Comparing question framings
In the first two studies in which the SanQoL-5 was used (Ross, Greco, et al., 2021; Tidwell et al., 2022), the questions had been framed such that “always” was the best outcome. For example, “Can you use the toilet without feeling disgusted?”. Mixed-methods cognitive and piloting work in support of the Zambia study identified this framing as challenging to understand in local languages without detailed explanation (as well as other languages spoken by the team, e.g., Hindi). To facilitate a comparison, we included the old (“always = best”) questions alongside the new/current question framing (Table 1) in Zambia. A third of the Ethiopia sample (n = 506), which undertook fieldwork at a similar time, were also asked both sets of questions.
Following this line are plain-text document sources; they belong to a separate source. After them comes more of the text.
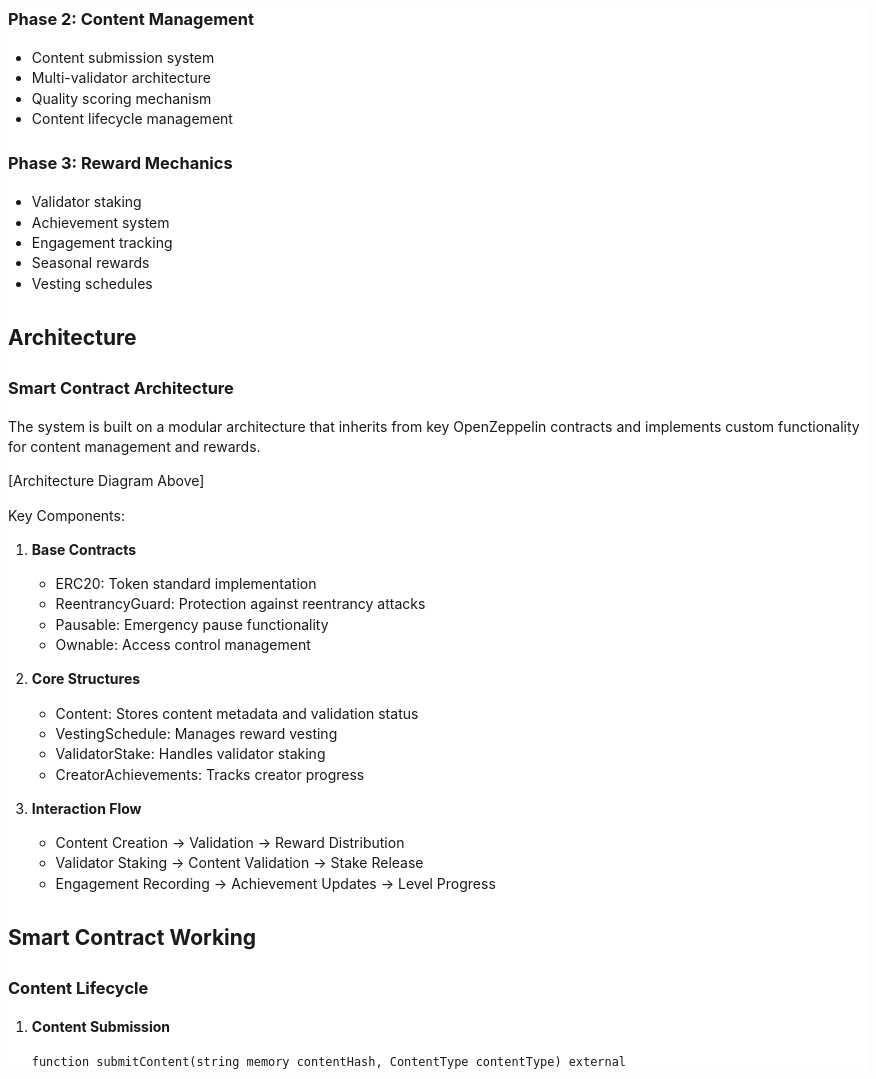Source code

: ### Phase 2: Content Management

- Content submission system
- Multi-validator architecture
- Quality scoring mechanism
- Content lifecycle management

### Phase 3: Reward Mechanics

- Validator staking
- Achievement system
- Engagement tracking
- Seasonal rewards
- Vesting schedules

## Architecture

### Smart Contract Architecture

The system is built on a modular architecture that inherits from key OpenZeppelin contracts and implements custom functionality for content management and rewards.

[Architecture Diagram Above]

Key Components:

1. **Base Contracts**

   - ERC20: Token standard implementation
   - ReentrancyGuard: Protection against reentrancy attacks
   - Pausable: Emergency pause functionality
   - Ownable: Access control management

2. **Core Structures**

   - Content: Stores content metadata and validation status
   - VestingSchedule: Manages reward vesting
   - ValidatorStake: Handles validator staking
   - CreatorAchievements: Tracks creator progress

3. **Interaction Flow**
   - Content Creation → Validation → Reward Distribution
   - Validator Staking → Content Validation → Stake Release
   - Engagement Recording → Achievement Updates → Level Progress

## Smart Contract Working

### Content Lifecycle

1. **Content Submission**

   ```solidity
   function submitContent(string memory contentHash, ContentType contentType) external
   ```
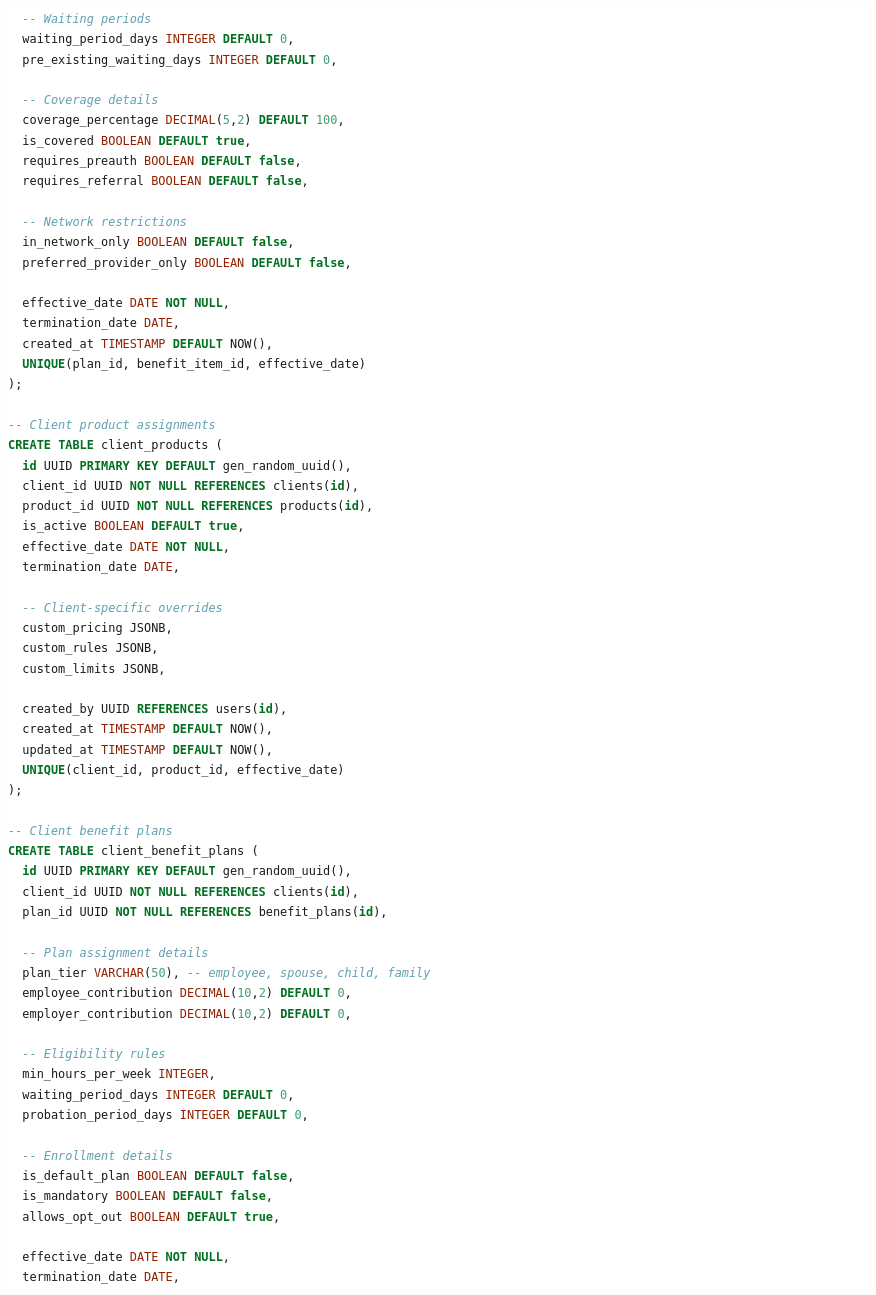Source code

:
 ```sql
  -- Waiting periods
  waiting_period_days INTEGER DEFAULT 0,
  pre_existing_waiting_days INTEGER DEFAULT 0,
  
  -- Coverage details
  coverage_percentage DECIMAL(5,2) DEFAULT 100,
  is_covered BOOLEAN DEFAULT true,
  requires_preauth BOOLEAN DEFAULT false,
  requires_referral BOOLEAN DEFAULT false,
  
  -- Network restrictions
  in_network_only BOOLEAN DEFAULT false,
  preferred_provider_only BOOLEAN DEFAULT false,
  
  effective_date DATE NOT NULL,
  termination_date DATE,
  created_at TIMESTAMP DEFAULT NOW(),
  UNIQUE(plan_id, benefit_item_id, effective_date)
);

-- Client product assignments
CREATE TABLE client_products (
  id UUID PRIMARY KEY DEFAULT gen_random_uuid(),
  client_id UUID NOT NULL REFERENCES clients(id),
  product_id UUID NOT NULL REFERENCES products(id),
  is_active BOOLEAN DEFAULT true,
  effective_date DATE NOT NULL,
  termination_date DATE,
  
  -- Client-specific overrides
  custom_pricing JSONB,
  custom_rules JSONB,
  custom_limits JSONB,
  
  created_by UUID REFERENCES users(id),
  created_at TIMESTAMP DEFAULT NOW(),
  updated_at TIMESTAMP DEFAULT NOW(),
  UNIQUE(client_id, product_id, effective_date)
);

-- Client benefit plans
CREATE TABLE client_benefit_plans (
  id UUID PRIMARY KEY DEFAULT gen_random_uuid(),
  client_id UUID NOT NULL REFERENCES clients(id),
  plan_id UUID NOT NULL REFERENCES benefit_plans(id),
  
  -- Plan assignment details
  plan_tier VARCHAR(50), -- employee, spouse, child, family
  employee_contribution DECIMAL(10,2) DEFAULT 0,
  employer_contribution DECIMAL(10,2) DEFAULT 0,
  
  -- Eligibility rules
  min_hours_per_week INTEGER,
  waiting_period_days INTEGER DEFAULT 0,
  probation_period_days INTEGER DEFAULT 0,
  
  -- Enrollment details
  is_default_plan BOOLEAN DEFAULT false,
  is_mandatory BOOLEAN DEFAULT false,
  allows_opt_out BOOLEAN DEFAULT true,
  
  effective_date DATE NOT NULL,
  termination_date DATE,
```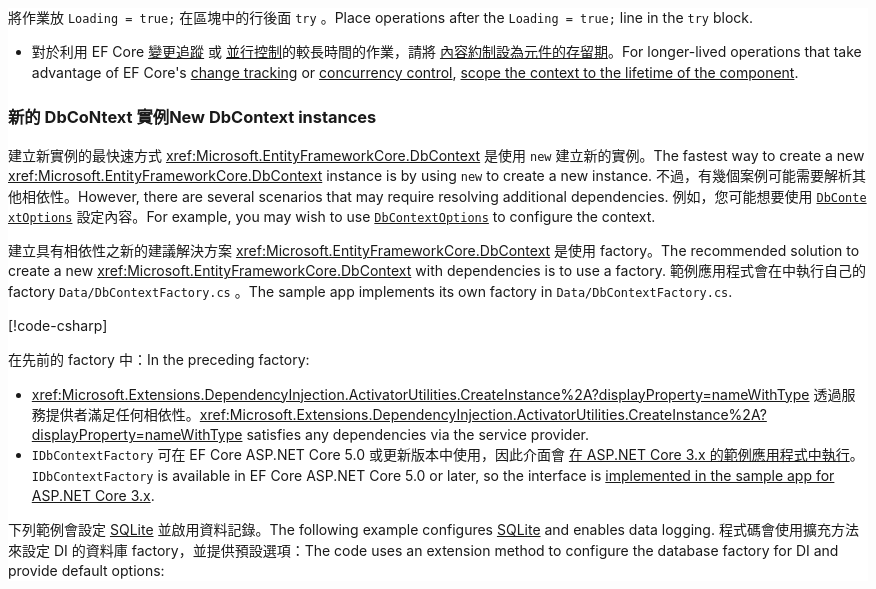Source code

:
   ```csharp
  ```

  <span data-ttu-id="8a45b-197">將作業放 `Loading = true;` 在區塊中的行後面 `try` 。</span><span class="sxs-lookup"><span data-stu-id="8a45b-197">Place operations after the `Loading = true;` line in the `try` block.</span></span>

* <span data-ttu-id="8a45b-198">對於利用 EF Core [變更追蹤](/ef/core/querying/tracking) 或 [並行控制](/ef/core/saving/concurrency)的較長時間的作業，請將 [內容約制設為元件的存留期](#scope-to-the-component-lifetime-3x)。</span><span class="sxs-lookup"><span data-stu-id="8a45b-198">For longer-lived operations that take advantage of EF Core's [change tracking](/ef/core/querying/tracking) or [concurrency control](/ef/core/saving/concurrency), [scope the context to the lifetime of the component](#scope-to-the-component-lifetime-3x).</span></span>

<h3 id="new-dbcontext-instances-3x"><span data-ttu-id="8a45b-199">新的 DbCoNtext 實例</span><span class="sxs-lookup"><span data-stu-id="8a45b-199">New DbContext instances</span></span></h3>

<span data-ttu-id="8a45b-200">建立新實例的最快速方式 <xref:Microsoft.EntityFrameworkCore.DbContext> 是使用 `new` 建立新的實例。</span><span class="sxs-lookup"><span data-stu-id="8a45b-200">The fastest way to create a new <xref:Microsoft.EntityFrameworkCore.DbContext> instance is by using `new` to create a new instance.</span></span> <span data-ttu-id="8a45b-201">不過，有幾個案例可能需要解析其他相依性。</span><span class="sxs-lookup"><span data-stu-id="8a45b-201">However, there are several scenarios that may require resolving additional dependencies.</span></span> <span data-ttu-id="8a45b-202">例如，您可能想要使用 [`DbContextOptions`](/ef/core/miscellaneous/configuring-dbcontext#configuring-dbcontextoptions) 設定內容。</span><span class="sxs-lookup"><span data-stu-id="8a45b-202">For example, you may wish to use [`DbContextOptions`](/ef/core/miscellaneous/configuring-dbcontext#configuring-dbcontextoptions) to configure the context.</span></span>

<span data-ttu-id="8a45b-203">建立具有相依性之新的建議解決方案 <xref:Microsoft.EntityFrameworkCore.DbContext> 是使用 factory。</span><span class="sxs-lookup"><span data-stu-id="8a45b-203">The recommended solution to create a new <xref:Microsoft.EntityFrameworkCore.DbContext> with dependencies is to use a factory.</span></span> <span data-ttu-id="8a45b-204">範例應用程式會在中執行自己的 factory `Data/DbContextFactory.cs` 。</span><span class="sxs-lookup"><span data-stu-id="8a45b-204">The sample app implements its own factory in `Data/DbContextFactory.cs`.</span></span>

[!code-csharp[](./common/samples/3.x/BlazorServerEFCoreSample/BlazorServerDbContextExample/Data/DbContextFactory.cs)]

<span data-ttu-id="8a45b-205">在先前的 factory 中：</span><span class="sxs-lookup"><span data-stu-id="8a45b-205">In the preceding factory:</span></span>

* <span data-ttu-id="8a45b-206"><xref:Microsoft.Extensions.DependencyInjection.ActivatorUtilities.CreateInstance%2A?displayProperty=nameWithType> 透過服務提供者滿足任何相依性。</span><span class="sxs-lookup"><span data-stu-id="8a45b-206"><xref:Microsoft.Extensions.DependencyInjection.ActivatorUtilities.CreateInstance%2A?displayProperty=nameWithType> satisfies any dependencies via the service provider.</span></span>
* <span data-ttu-id="8a45b-207">`IDbContextFactory` 可在 EF Core ASP.NET Core 5.0 或更新版本中使用，因此介面會 [在 ASP.NET Core 3.x 的範例應用程式中執行](https://github.com/dotnet/AspNetCore.Docs/blob/master/aspnetcore/blazor/common/samples/3.x/BlazorServerEFCoreSample/BlazorServerDbContextExample/Data/IDbContextFactory.cs)。</span><span class="sxs-lookup"><span data-stu-id="8a45b-207">`IDbContextFactory` is available in EF Core ASP.NET Core 5.0 or later, so the interface is [implemented in the sample app for ASP.NET Core 3.x](https://github.com/dotnet/AspNetCore.Docs/blob/master/aspnetcore/blazor/common/samples/3.x/BlazorServerEFCoreSample/BlazorServerDbContextExample/Data/IDbContextFactory.cs).</span></span>

<span data-ttu-id="8a45b-208">下列範例會設定 [SQLite](https://www.sqlite.org/index.html) 並啟用資料記錄。</span><span class="sxs-lookup"><span data-stu-id="8a45b-208">The following example configures [SQLite](https://www.sqlite.org/index.html) and enables data logging.</span></span> <span data-ttu-id="8a45b-209">程式碼會使用擴充方法來設定 DI 的資料庫 factory，並提供預設選項：</span><span class="sxs-lookup"><span data-stu-id="8a45b-209">The code uses an extension method to configure the database factory for DI and provide default options:</span></span>
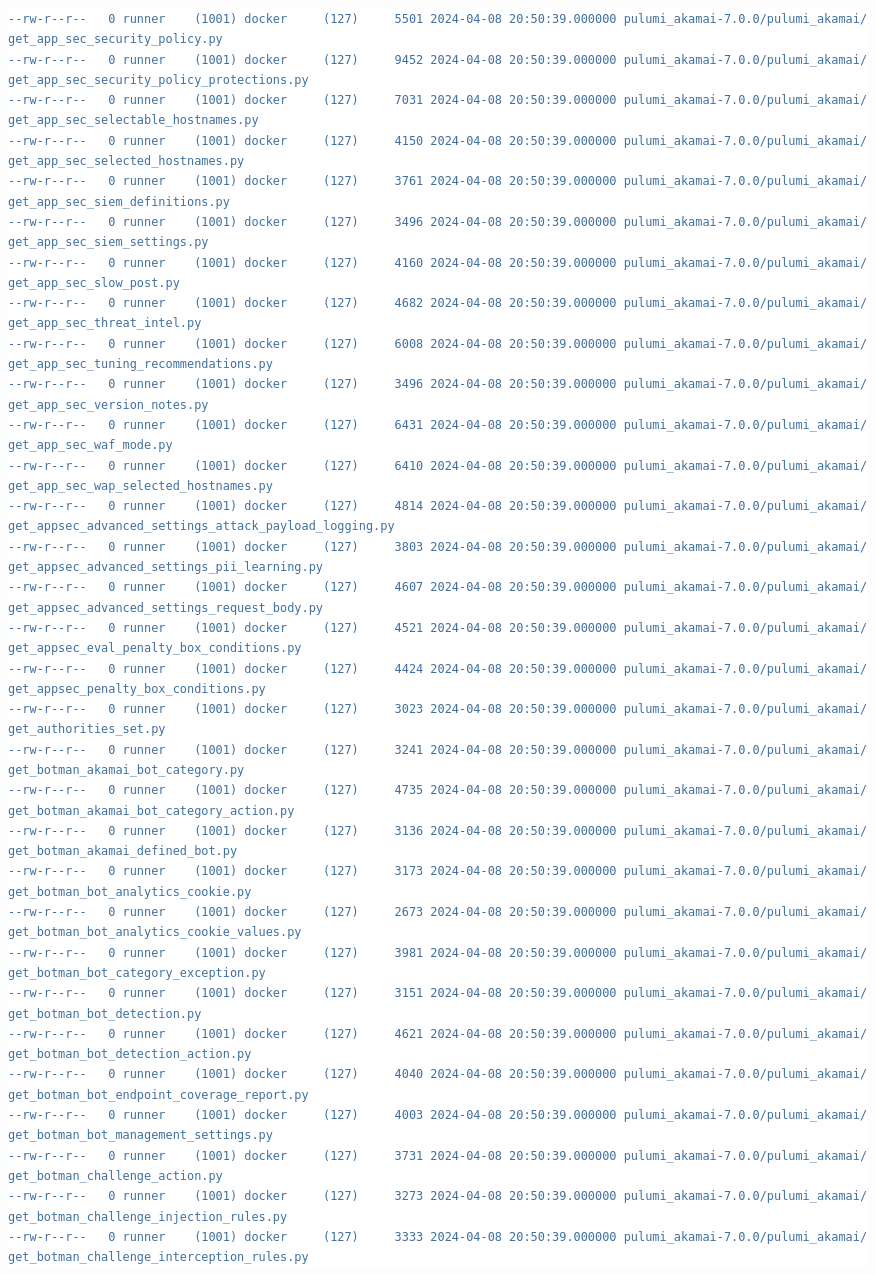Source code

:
 ```diff
--rw-r--r--   0 runner    (1001) docker     (127)     5501 2024-04-08 20:50:39.000000 pulumi_akamai-7.0.0/pulumi_akamai/get_app_sec_security_policy.py
--rw-r--r--   0 runner    (1001) docker     (127)     9452 2024-04-08 20:50:39.000000 pulumi_akamai-7.0.0/pulumi_akamai/get_app_sec_security_policy_protections.py
--rw-r--r--   0 runner    (1001) docker     (127)     7031 2024-04-08 20:50:39.000000 pulumi_akamai-7.0.0/pulumi_akamai/get_app_sec_selectable_hostnames.py
--rw-r--r--   0 runner    (1001) docker     (127)     4150 2024-04-08 20:50:39.000000 pulumi_akamai-7.0.0/pulumi_akamai/get_app_sec_selected_hostnames.py
--rw-r--r--   0 runner    (1001) docker     (127)     3761 2024-04-08 20:50:39.000000 pulumi_akamai-7.0.0/pulumi_akamai/get_app_sec_siem_definitions.py
--rw-r--r--   0 runner    (1001) docker     (127)     3496 2024-04-08 20:50:39.000000 pulumi_akamai-7.0.0/pulumi_akamai/get_app_sec_siem_settings.py
--rw-r--r--   0 runner    (1001) docker     (127)     4160 2024-04-08 20:50:39.000000 pulumi_akamai-7.0.0/pulumi_akamai/get_app_sec_slow_post.py
--rw-r--r--   0 runner    (1001) docker     (127)     4682 2024-04-08 20:50:39.000000 pulumi_akamai-7.0.0/pulumi_akamai/get_app_sec_threat_intel.py
--rw-r--r--   0 runner    (1001) docker     (127)     6008 2024-04-08 20:50:39.000000 pulumi_akamai-7.0.0/pulumi_akamai/get_app_sec_tuning_recommendations.py
--rw-r--r--   0 runner    (1001) docker     (127)     3496 2024-04-08 20:50:39.000000 pulumi_akamai-7.0.0/pulumi_akamai/get_app_sec_version_notes.py
--rw-r--r--   0 runner    (1001) docker     (127)     6431 2024-04-08 20:50:39.000000 pulumi_akamai-7.0.0/pulumi_akamai/get_app_sec_waf_mode.py
--rw-r--r--   0 runner    (1001) docker     (127)     6410 2024-04-08 20:50:39.000000 pulumi_akamai-7.0.0/pulumi_akamai/get_app_sec_wap_selected_hostnames.py
--rw-r--r--   0 runner    (1001) docker     (127)     4814 2024-04-08 20:50:39.000000 pulumi_akamai-7.0.0/pulumi_akamai/get_appsec_advanced_settings_attack_payload_logging.py
--rw-r--r--   0 runner    (1001) docker     (127)     3803 2024-04-08 20:50:39.000000 pulumi_akamai-7.0.0/pulumi_akamai/get_appsec_advanced_settings_pii_learning.py
--rw-r--r--   0 runner    (1001) docker     (127)     4607 2024-04-08 20:50:39.000000 pulumi_akamai-7.0.0/pulumi_akamai/get_appsec_advanced_settings_request_body.py
--rw-r--r--   0 runner    (1001) docker     (127)     4521 2024-04-08 20:50:39.000000 pulumi_akamai-7.0.0/pulumi_akamai/get_appsec_eval_penalty_box_conditions.py
--rw-r--r--   0 runner    (1001) docker     (127)     4424 2024-04-08 20:50:39.000000 pulumi_akamai-7.0.0/pulumi_akamai/get_appsec_penalty_box_conditions.py
--rw-r--r--   0 runner    (1001) docker     (127)     3023 2024-04-08 20:50:39.000000 pulumi_akamai-7.0.0/pulumi_akamai/get_authorities_set.py
--rw-r--r--   0 runner    (1001) docker     (127)     3241 2024-04-08 20:50:39.000000 pulumi_akamai-7.0.0/pulumi_akamai/get_botman_akamai_bot_category.py
--rw-r--r--   0 runner    (1001) docker     (127)     4735 2024-04-08 20:50:39.000000 pulumi_akamai-7.0.0/pulumi_akamai/get_botman_akamai_bot_category_action.py
--rw-r--r--   0 runner    (1001) docker     (127)     3136 2024-04-08 20:50:39.000000 pulumi_akamai-7.0.0/pulumi_akamai/get_botman_akamai_defined_bot.py
--rw-r--r--   0 runner    (1001) docker     (127)     3173 2024-04-08 20:50:39.000000 pulumi_akamai-7.0.0/pulumi_akamai/get_botman_bot_analytics_cookie.py
--rw-r--r--   0 runner    (1001) docker     (127)     2673 2024-04-08 20:50:39.000000 pulumi_akamai-7.0.0/pulumi_akamai/get_botman_bot_analytics_cookie_values.py
--rw-r--r--   0 runner    (1001) docker     (127)     3981 2024-04-08 20:50:39.000000 pulumi_akamai-7.0.0/pulumi_akamai/get_botman_bot_category_exception.py
--rw-r--r--   0 runner    (1001) docker     (127)     3151 2024-04-08 20:50:39.000000 pulumi_akamai-7.0.0/pulumi_akamai/get_botman_bot_detection.py
--rw-r--r--   0 runner    (1001) docker     (127)     4621 2024-04-08 20:50:39.000000 pulumi_akamai-7.0.0/pulumi_akamai/get_botman_bot_detection_action.py
--rw-r--r--   0 runner    (1001) docker     (127)     4040 2024-04-08 20:50:39.000000 pulumi_akamai-7.0.0/pulumi_akamai/get_botman_bot_endpoint_coverage_report.py
--rw-r--r--   0 runner    (1001) docker     (127)     4003 2024-04-08 20:50:39.000000 pulumi_akamai-7.0.0/pulumi_akamai/get_botman_bot_management_settings.py
--rw-r--r--   0 runner    (1001) docker     (127)     3731 2024-04-08 20:50:39.000000 pulumi_akamai-7.0.0/pulumi_akamai/get_botman_challenge_action.py
--rw-r--r--   0 runner    (1001) docker     (127)     3273 2024-04-08 20:50:39.000000 pulumi_akamai-7.0.0/pulumi_akamai/get_botman_challenge_injection_rules.py
--rw-r--r--   0 runner    (1001) docker     (127)     3333 2024-04-08 20:50:39.000000 pulumi_akamai-7.0.0/pulumi_akamai/get_botman_challenge_interception_rules.py
```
A further analysis in our present study was therefore comparing the performance of the “always = best” and “always = worst” framings, using the same validity and reliability methods as above. For example, we tested the construct validity hypotheses under the two question framings for the five SanQoL-5 attributes and compared results. For a fair comparison in Ethiopia, we only compared results for the n = 506 who completed both question formulations (rather than the full n = 1,586 sample)
Ethics
The Malawi study received prior approval from the National Committee on Research in the Social Sciences and Humanities (ref: NCST/RTT/2/6). The Mozambique study received prior approval from the Comité Institucional de Ética do Instituto Nacional de Saúde (ref: 028/CIE-INS/2023) in Mozambique. The Zambia study received prior approval from the University of Zambia Biomedical Research Ethics Committee (ref: UNZA-1389/2020). The Ethiopia data were collected as part of an internal evaluation by World Vision, who secured a prior approval letter from each district sampled for data collection. Use of the Ethiopia data was approved by LSHTM since anonymised data had been made openly available online by World Vision at https://osf.io/x5myz/ before this study commenced. The protocol covering Ethiopia and Zambia was approved by the LSHTM MSc Research Ethics Committee (Ref: 29049), while the LSHTM Observations/Interventions Research Committees approved the studies in Malawi (Ref: 28249) and Mozambique (Ref: 28190).
Table 2
Respondent and toilet characteristics
| Ethiopia (n = 1,586) | Malawi (n = 1,400) | Mozambique (n = 601) | Zambia (n = 365) |
Milieu | 81% rural | 100% rural | 100% urban | 100% rural |
Demographic characteristics | | | | |
Respondent is female | 829 (52%) | 1167 (84%) | 330 (55%) | 182 (50%) |
Respondent age (mean/SD) | 41.8 (13.6) | 39.9 (16.1) | 40.4 (16.4) | 43.3 (15.6) |
Aged 18–29 | 286 (18%) | 401 (29%) | 205 (34%) | 80 (22%) |
Aged 30–44 | 663 (42%) | 529 (38%) | 182 (30%) | 129 (35%) |
Aged 45–59 | 419 (26%) | 275 (20%) | 111 (18%) | 91 (25%) |
Aged 60+ | 217 (14%) | 187 (13%) | 103 (17%) | 65 (18%) |
Household size (mean/SD) | 5.3 (2.1) | 4.5 (1.7) | 5.3 (2.5) | 5.8 (3.0) |
Completed primary school or above | 722 (91%)* | 1256 (90%) | 399 (66%) | 258 (71%) |
Piped water on-premises | 469 (30%) | 4 (0.3%) | 358 (60%) | 17 (5%) |
Sanitation characteristics | | | | |
Toilet type | | | | |
Flush or pour-flush toilet | 5 (0.3%) | 1 (0.1%) | 195 (32%) | 5 (1%) |
Pit latrine with concrete slab | 219 (14%) | 194 (14%) | 301 (50%) | 61 (17%) |
Pit latrine with wood/soil slab | 961 (61%) | 1159 (83%) | 47 (8%) | 254 (70%) |
Open defecation | 401 (25%) | 46 (3%) | 58 (10%) | 45 (12%) |
Toilet shared with other households | 967 (84%) | 515 (38%) | 389 (72%) | 219 (60%) |
Toilet has solid walls | 358 (30%) | 961 (72%) | 430 (72%) | 237 (79%) |
Faeces not observed on pan/slab | 381 (32%) | 215 (16%) | 579 (96%) | 135 (45%) |
Pan/slab is concrete, porcelain or similar | 220 (19%) | 195 (15%) | 496 (91%) | 70 (23%) |
Water seal is present (flush or pour-flush) | 5 (0.4%) | 1 (0.1%) | 195 (36%) | 5 (2%) |
Toilet has inside lock | n/a (not collected) | 65 (5%) | 152 (28%) | 6 (2%) |
Data are n (%) for categorical variables and mean (SD) for numerical variables. Percentages for categorical variables are % of those with non-missing data for that variable. *in Ethiopia, data are for highest level of education “reached” rather than “completed”, and the question was randomised to be asked of only half the sample.